NKY thrives: Is this affecting local neighborhoods too?

Policinski: People think if they can’t use the Brent Spence Bridge they’ll just get on a major highway and use another bridge. The problem with that is, a lot of commuters and trucks take shortcuts. That means they go through local neighborhoods. And that means local neighborhood streets, which might see five vehicles every half hour, are now seeing 100 vehicles every 25 minutes. It changes everything. The ripple impacts of this are obvious in commerce, but also in how it changes the quality of life.

NKY thrives: This is obviously a real safety issue too.
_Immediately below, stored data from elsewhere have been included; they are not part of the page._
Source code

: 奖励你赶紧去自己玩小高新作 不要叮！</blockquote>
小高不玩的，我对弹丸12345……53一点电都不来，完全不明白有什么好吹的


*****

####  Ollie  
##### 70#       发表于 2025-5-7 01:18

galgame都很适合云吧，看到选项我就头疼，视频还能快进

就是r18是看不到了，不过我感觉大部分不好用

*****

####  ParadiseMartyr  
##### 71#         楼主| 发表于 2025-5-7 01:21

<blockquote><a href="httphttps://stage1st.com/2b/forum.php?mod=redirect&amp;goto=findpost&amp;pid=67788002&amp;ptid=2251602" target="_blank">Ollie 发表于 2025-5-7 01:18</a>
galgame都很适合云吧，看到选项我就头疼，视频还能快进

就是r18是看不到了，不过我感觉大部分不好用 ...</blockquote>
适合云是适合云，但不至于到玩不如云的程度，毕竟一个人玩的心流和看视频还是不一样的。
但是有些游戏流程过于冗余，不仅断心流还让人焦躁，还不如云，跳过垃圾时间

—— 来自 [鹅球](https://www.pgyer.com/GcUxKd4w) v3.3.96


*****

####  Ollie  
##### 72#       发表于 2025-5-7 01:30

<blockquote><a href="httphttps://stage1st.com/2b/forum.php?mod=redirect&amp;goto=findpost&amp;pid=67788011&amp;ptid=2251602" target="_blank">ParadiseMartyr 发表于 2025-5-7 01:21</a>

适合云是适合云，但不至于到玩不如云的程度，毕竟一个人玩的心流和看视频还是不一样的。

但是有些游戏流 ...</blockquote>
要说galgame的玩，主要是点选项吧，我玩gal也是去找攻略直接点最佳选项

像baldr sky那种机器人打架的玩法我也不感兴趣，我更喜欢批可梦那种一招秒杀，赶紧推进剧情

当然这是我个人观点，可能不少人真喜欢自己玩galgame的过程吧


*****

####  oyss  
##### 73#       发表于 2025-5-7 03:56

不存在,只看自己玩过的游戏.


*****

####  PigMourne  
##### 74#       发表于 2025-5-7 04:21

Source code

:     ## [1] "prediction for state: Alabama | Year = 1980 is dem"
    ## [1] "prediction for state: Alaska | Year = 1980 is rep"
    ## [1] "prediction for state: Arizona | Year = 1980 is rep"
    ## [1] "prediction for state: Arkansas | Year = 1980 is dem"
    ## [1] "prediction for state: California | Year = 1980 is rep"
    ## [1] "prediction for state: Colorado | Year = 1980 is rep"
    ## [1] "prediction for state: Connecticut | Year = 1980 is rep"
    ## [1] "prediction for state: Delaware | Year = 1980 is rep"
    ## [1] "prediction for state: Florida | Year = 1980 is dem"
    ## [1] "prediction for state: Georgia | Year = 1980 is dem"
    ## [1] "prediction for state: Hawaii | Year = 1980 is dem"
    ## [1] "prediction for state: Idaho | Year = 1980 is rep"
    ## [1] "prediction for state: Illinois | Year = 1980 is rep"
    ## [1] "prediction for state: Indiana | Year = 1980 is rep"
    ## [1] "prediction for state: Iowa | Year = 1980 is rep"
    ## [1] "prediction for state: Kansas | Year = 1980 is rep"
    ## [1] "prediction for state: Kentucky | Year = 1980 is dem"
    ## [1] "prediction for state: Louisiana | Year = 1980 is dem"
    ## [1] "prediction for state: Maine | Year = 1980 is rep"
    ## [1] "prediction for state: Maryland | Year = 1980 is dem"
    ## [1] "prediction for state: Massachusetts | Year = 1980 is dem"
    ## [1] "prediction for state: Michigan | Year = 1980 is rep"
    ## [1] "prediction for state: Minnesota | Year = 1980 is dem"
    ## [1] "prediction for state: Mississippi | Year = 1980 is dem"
Policinski: Think about what would have happened if that fireball, burning at 1,500 degrees, would have ignited not at 3 AM, but at 3 PM. The bridge is not safe. Not that it’s going to fall down, but its engineering cannot handle the traffic today.

NKY thrives: I wonder if this could lead to a change in attitude among local politicians regarding tolls?

Policinski: People right away go to tolls. What they need to do is have reasoned men and women on both sides of the river say, ‘We’re going to solve this problem.’ And the only way that you can have a robust solution is if you have all the options on the table. You have to have tolls as part of the discussion, but it doesn’t mean we have to have tolls.

The most important thing is not to be focused on the question of tolls, but to be focused on the question of cooperation. Cooperation is only valuable if it leads to a solution. That’s what needs to take place instead of setting up obstacles and barriers, and pros and cons, and right and wrong before we even sit down at the table. That’s incredibly counterproductive and will guarantee that we fail in our mission to get a new bridge built.

NKY thrives: Are there any new models for financing?

Policinski: You have to look at what are we going to do at the local level in putting together a financing package. The local and regional entities have to agree to a financing plan to take to the feds to get them to buy in and give us money. The feds are not going to give any money to a region that doesn’t have its act together. You can’t just walk in to Washington and say, ‘We don’t really know what we’re doing here, we’re not really committed to this thing, but give us a billion dollars.’

It follows an old formula: Get your house in order, then go to Washington and make your case, and they will fund this bridge if we get our act together locally and come up with our portion. Washington will deliver money on this project.

NKY thrives: Why do you think that is so?

Policinksi: There isn’t a person in the transportation world in the U.S. who understands infrastructure who doesn’t know about the Brent Spence Bridge.

During the last transportation bill, when they were discussing on the floor of the Senate the dilapidated state of our infrastructure, they had an easel, and they had one picture up for the debate. It was a picture of the Brent Spence Bridge. It is the poster child for the terrible state that our infrastructure is in. And now that it is showing its absolute vulnerability, it has an even better case to be funded.

NKY thrives: Is increasing the state gas tax in Kentucky an option for financing?

Policinski: We haven’t increased the actual pennies since 1993. That is 27 years ago. The needs of our infrastructure have only grown; the cost of infrastructure has only grown. The gas tax, or the user fee I should say, is a viable option to investigate.

The predicament of that is you can’t just raise the gas tax and expect certain people not to be affected negatively. The tradeoff is, we understand that increasing this user fee is painful, but what you get on the other side is savings when it comes to how quickly you can move about.